What is expected
Recast every line of the entries below as one numbered list, leaving out any blank lines.
###
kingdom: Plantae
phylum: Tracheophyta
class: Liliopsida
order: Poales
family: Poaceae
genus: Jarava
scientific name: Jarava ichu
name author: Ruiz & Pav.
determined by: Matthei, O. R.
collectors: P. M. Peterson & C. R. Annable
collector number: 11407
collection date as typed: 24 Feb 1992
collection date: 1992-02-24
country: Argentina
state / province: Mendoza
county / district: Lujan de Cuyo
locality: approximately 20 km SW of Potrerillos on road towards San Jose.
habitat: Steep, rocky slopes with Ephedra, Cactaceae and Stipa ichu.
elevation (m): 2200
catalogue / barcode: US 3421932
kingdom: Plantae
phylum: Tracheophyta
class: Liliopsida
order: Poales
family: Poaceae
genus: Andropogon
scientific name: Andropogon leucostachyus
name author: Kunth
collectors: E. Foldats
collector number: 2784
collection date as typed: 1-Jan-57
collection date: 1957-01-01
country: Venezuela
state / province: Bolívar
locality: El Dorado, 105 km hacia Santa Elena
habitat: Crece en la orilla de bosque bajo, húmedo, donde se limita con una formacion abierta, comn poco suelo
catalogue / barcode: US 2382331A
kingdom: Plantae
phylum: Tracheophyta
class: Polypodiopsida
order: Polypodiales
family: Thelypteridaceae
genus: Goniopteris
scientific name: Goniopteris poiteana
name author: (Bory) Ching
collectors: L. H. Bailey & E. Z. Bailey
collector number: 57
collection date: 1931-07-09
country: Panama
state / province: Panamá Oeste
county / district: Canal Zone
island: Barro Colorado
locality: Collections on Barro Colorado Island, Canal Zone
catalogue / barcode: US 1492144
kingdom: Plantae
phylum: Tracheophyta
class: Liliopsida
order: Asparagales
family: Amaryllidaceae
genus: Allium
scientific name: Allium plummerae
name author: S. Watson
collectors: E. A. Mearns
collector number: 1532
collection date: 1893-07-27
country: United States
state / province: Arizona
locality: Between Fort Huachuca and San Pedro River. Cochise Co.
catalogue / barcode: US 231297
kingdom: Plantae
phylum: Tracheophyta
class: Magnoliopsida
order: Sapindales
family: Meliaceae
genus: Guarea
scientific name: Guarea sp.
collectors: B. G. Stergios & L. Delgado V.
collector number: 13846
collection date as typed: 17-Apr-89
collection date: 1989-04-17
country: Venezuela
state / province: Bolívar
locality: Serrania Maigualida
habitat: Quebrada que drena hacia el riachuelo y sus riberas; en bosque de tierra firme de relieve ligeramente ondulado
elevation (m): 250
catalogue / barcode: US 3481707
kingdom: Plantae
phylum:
###
Complete answer
1. kingdom: Plantae
2. phylum: Tracheophyta
3. class: Liliopsida
4. order: Poales
5. family: Poaceae
6. genus: Jarava
7. scientific name: Jarava ichu
8. name author: Ruiz & Pav.
9. determined by: Matthei, O. R.
10. collectors: P. M. Peterson & C. R. Annable
11. collector number: 11407
12. collection date as typed: 24 Feb 1992
13. collection date: 1992-02-24
14. country: Argentina
15. state / province: Mendoza
16. county / district: Lujan de Cuyo
17. locality: approximately 20 km SW of Potrerillos on road towards San Jose.
18. habitat: Steep, rocky slopes with Ephedra, Cactaceae and Stipa ichu.
19. elevation (m): 2200
20. catalogue / barcode: US 3421932
21. kingdom: Plantae
22. phylum: Tracheophyta
23. class: Liliopsida
24. order: Poales
25. family: Poaceae
26. genus: Andropogon
27. scientific name: Andropogon leucostachyus
28. name author: Kunth
29. collectors: E. Foldats
30. collector number: 2784
31. collection date as typed: 1-Jan-57
32. collection date: 1957-01-01
33. country: Venezuela
34. state / province: Bolívar
35. locality: El Dorado, 105 km hacia Santa Elena
36. habitat: Crece en la orilla de bosque bajo, húmedo, donde se limita con una formacion abierta, comn poco suelo
37. catalogue / barcode: US 2382331A
38. kingdom: Plantae
39. phylum: Tracheophyta
40. class: Polypodiopsida
41. order: Polypodiales
42. family: Thelypteridaceae
43. genus: Goniopteris
44. scientific name: Goniopteris poiteana
45. name author: (Bory) Ching
46. collectors: L. H. Bailey & E. Z. Bailey
47. collector number: 57
48. collection date: 1931-07-09
49. country: Panama
50. state / province: Panamá Oeste
51. county / district: Canal Zone
52. island: Barro Colorado
53. locality: Collections on Barro Colorado Island, Canal Zone
54. catalogue / barcode: US 1492144
55. kingdom: Plantae
56. phylum: Tracheophyta
57. class: Liliopsida
58. order: Asparagales
59. family: Amaryllidaceae
60. genus: Allium
61. scientific name: Allium plummerae
62. name author: S. Watson
63. collectors: E. A. Mearns
64. collector number: 1532
65. collection date: 1893-07-27
66. country: United States
67. state / province: Arizona
68. locality: Between Fort Huachuca and San Pedro River. Cochise Co.
69. catalogue / barcode: US 231297
70. kingdom: Plantae
71. phylum: Tracheophyta
72. class: Magnoliopsida
73. order: Sapindales
74. family: Meliaceae
75. genus: Guarea
76. scientific name: Guarea sp.
77. collectors: B. G. Stergios & L. Delgado V.
78. collector number: 13846
79. collection date as typed: 17-Apr-89
80. collection date: 1989-04-17
81. country: Venezuela
82. state / province: Bolívar
83. locality: Serrania Maigualida
84. habitat: Quebrada que drena hacia el riachuelo y sus riberas; en bosque de tierra firme de relieve ligeramente ondulado
85. elevation (m): 250
86. catalogue / barcode: US 3481707
87. kingdom: Plantae
88. phylum:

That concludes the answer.